Отвязали друзья от блошиной ляжки бумажный лист, а там чёрным по белому писано: «Держитесь, ребята, выручим». И подпись: «Семь Семионов и Надежда».
— Вона как, — говорит Иван, краснея и радуясь. — Правильно ты говорил, Горшенюшко: добро — оно мимо человека не проходит. Я, может, и сомневался этим твоим словам, а теперь точно вижу: так оно и есть.
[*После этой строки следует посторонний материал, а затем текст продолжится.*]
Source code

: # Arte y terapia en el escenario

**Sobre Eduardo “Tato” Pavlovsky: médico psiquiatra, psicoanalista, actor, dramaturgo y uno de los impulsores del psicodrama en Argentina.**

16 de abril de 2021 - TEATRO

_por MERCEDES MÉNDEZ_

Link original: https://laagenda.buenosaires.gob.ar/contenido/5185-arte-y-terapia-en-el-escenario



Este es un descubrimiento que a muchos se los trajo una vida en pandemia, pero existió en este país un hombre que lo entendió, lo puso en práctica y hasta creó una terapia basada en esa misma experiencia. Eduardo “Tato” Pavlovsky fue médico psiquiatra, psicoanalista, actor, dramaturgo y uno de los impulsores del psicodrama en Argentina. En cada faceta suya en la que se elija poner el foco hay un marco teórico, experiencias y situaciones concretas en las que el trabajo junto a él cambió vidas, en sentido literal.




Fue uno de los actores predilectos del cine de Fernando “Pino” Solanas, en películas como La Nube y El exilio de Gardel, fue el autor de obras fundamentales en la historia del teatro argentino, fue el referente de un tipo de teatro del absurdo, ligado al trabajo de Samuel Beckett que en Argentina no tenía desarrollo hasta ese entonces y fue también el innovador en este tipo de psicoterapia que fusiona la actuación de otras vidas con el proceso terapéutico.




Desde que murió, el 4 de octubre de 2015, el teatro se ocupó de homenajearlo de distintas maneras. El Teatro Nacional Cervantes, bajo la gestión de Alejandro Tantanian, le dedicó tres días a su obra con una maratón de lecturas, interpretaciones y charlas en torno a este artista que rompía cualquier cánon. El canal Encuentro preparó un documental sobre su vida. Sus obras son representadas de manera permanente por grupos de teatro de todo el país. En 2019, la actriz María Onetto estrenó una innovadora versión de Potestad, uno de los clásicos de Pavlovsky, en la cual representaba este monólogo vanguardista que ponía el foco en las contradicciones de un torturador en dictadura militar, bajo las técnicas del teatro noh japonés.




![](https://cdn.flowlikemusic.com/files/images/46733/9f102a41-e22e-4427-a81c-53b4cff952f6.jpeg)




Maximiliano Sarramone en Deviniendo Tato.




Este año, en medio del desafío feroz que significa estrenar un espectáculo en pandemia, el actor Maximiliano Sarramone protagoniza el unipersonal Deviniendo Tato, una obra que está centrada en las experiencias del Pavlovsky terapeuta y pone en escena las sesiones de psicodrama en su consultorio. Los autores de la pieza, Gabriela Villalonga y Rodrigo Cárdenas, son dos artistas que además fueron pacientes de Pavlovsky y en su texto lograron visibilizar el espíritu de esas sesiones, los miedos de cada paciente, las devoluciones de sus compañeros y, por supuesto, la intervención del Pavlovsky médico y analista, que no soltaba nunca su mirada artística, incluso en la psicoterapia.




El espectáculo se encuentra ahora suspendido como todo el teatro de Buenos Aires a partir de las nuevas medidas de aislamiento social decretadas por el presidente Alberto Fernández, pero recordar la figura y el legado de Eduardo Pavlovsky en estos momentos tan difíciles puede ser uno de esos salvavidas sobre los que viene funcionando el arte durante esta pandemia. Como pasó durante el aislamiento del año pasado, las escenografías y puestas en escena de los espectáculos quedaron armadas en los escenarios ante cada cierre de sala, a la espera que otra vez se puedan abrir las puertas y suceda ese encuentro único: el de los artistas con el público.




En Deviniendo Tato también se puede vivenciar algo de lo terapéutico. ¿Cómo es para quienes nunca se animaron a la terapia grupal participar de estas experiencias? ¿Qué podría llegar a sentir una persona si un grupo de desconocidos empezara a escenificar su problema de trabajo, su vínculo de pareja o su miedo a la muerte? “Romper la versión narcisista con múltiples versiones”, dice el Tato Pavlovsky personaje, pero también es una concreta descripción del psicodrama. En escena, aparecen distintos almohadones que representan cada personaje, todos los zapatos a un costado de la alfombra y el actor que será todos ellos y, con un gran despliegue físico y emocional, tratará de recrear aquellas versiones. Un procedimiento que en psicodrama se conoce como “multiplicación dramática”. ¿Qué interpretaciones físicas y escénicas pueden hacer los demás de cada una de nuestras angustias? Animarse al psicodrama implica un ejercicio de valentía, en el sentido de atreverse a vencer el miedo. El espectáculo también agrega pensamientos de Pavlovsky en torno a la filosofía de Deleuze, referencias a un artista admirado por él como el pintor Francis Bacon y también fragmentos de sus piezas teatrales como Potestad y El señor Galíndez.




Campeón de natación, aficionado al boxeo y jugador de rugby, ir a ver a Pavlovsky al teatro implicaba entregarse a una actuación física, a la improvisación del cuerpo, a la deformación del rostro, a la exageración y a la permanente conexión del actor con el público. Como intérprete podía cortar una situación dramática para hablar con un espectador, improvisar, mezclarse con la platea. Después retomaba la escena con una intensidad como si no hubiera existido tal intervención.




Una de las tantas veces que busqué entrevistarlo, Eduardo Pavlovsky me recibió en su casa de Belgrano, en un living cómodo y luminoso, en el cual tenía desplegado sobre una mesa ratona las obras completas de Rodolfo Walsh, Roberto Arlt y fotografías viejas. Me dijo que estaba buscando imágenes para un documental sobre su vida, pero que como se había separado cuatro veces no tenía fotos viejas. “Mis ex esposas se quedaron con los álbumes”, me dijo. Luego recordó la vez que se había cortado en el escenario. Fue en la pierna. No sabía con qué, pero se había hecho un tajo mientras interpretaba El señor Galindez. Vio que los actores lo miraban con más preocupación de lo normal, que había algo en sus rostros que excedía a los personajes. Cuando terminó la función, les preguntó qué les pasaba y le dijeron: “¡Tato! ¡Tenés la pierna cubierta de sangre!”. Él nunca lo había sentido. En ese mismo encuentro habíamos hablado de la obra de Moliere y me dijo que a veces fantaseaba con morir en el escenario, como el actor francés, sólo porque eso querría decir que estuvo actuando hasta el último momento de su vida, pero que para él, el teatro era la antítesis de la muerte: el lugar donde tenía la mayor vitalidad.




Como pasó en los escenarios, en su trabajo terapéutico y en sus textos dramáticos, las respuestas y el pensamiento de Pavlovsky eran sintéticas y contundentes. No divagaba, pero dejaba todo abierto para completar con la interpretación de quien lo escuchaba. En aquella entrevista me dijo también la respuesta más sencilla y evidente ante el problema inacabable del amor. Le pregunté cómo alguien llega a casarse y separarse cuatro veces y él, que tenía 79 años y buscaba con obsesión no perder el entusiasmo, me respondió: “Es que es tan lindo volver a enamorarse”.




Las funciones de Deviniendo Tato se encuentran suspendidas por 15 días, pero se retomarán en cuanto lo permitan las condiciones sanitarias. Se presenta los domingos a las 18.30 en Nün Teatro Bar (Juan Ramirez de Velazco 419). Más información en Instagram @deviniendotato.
Горшеня головой кивает, ситуацию обдумывает. Право слово, не ожидал он такого поворота обстоятельств. А Иван всё читает записку, всё обнюхивает её, всё силится понять, мужской в ней почерк или женский — очень ему это важно. И кажется ему, что точно женский почерк, а раз так, то понятно ему, кто записку писал. И от этих исследований Иван лицом всё светлеет, и глаза у него всё счастливее становятся.
— Ну ты чего, Вань? — спрашивает Горшеня. — Ты, ежели съесть эту записку хочешь, дык ешь, не стесняйся, я пойму.
Иван на шутки внимания не обращает, о своём другу говорит:
— Горшеня! Горшенюшка! Да я же теперь и казни не испугаюсь, и смерти не побоюсь! Мне теперь всё вмоготу!
— Ты, — кивает Горшеня, — всё ж таки очень сильно не обольщайся, рановато. Будущее наше, друг Ваня, до сих пор зыбко и вилами по воде писано.
— Да нет, — возражает Иван, окончательно посчастлививший, — не вилами по воде, а грифелем по бумажке! — и мандат свой рукописный Горшене предъявляет, будто нет сейчас ничего этой мятой бумажки действительнее.
А в это самое время несколькими этажами ниже выдающиеся инквизиторы отец Панкраций и отчим Кондраций сидели почти в такой же каменной катакомбе и тоже ужинали да разговоры важные вели. Только ужин у них был пообильнее, да ещё и питьё к нему прилагалось в неограниченных количествах. А почему бы, собственно, не выпить? Поставленную его величеством задачу они выполнили — двух отменных преступников для показательной казни нашли; а стало быть, теперь можно расслабиться, передохнуть перед завтрашним трудным праздником.